The European Badger is a mammal indigenous to most of Europe. It is a member of the Mustelidae family, and so is related to the stoats, otters, weasels, minks and other badgers.

The general hue of its fur is grey above and black on the under parts with a distinctive black and white striped face and white-tipped ears. European badgers are around 70 cm long with a tail of about 20 cm and weigh 10 kg on average, but weights can vary enormously. Badgers do not hibernate, although in areas with cold winter climates they may become torpid for two or so days at a time having put on fat in the autumn to help them get through the winter months.

Though classified as belonging to the order Carnivora, badgers are effectively omnivorous and insectivorous; most of their diet consists of earthworms, although they also eat insects, spiders, scorpions, small mammals, eggs, young birds, reptiles, berries, roots, bulbs, nuts, and fruit. Badgers also dig up the nests of wasps and bumblebees in order to eat the larvae.
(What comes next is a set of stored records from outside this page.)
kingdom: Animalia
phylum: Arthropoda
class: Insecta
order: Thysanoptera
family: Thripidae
Badgers will eat carrion, particularly in locations where there are predators that prey on larger animals, making it possible for the badgers to scavenge kills.

Badgers prefer grazed pasture and woodland, which have high numbers of earthworms exposed, and dislike clay soil, which is difficult to dig even with their powerful claws. In urban areas, some badgers scavenge food from bins and gardens.
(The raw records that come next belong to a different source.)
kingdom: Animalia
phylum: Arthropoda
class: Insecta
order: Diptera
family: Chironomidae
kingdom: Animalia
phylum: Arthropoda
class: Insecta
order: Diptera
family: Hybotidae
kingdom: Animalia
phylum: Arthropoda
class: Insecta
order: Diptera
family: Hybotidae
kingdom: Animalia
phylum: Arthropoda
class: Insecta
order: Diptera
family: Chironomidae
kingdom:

Badgers are nocturnal and spend the day in their setts, or extensive networks of tunnels dug in well-drained ground (or sometimes beneath buildings or roads). Setts give shelter from the weather and predators, which are humans, wolves and leopards. Badgers are territorial, but can be found in groups often called clans. Group size varies between 2 and 12. Each clan has a dominant male and female which are often (but not always) the only members of the clan to reproduce. Female badgers can display delayed implantation: after mating at any time of the year, they keep the fertilised eggs in suspended development until an appropriate time, at which stage the eggs are implanted and begin developing. Badgers have a gestation period of 7–8 weeks and give birth to 1-5 offspring. Males are called boars and females sows; the young are cubs. Badgers live for up to 15 years (average 3 years) in the wild. If they survive their first year, the most common cause of death is by road traffic.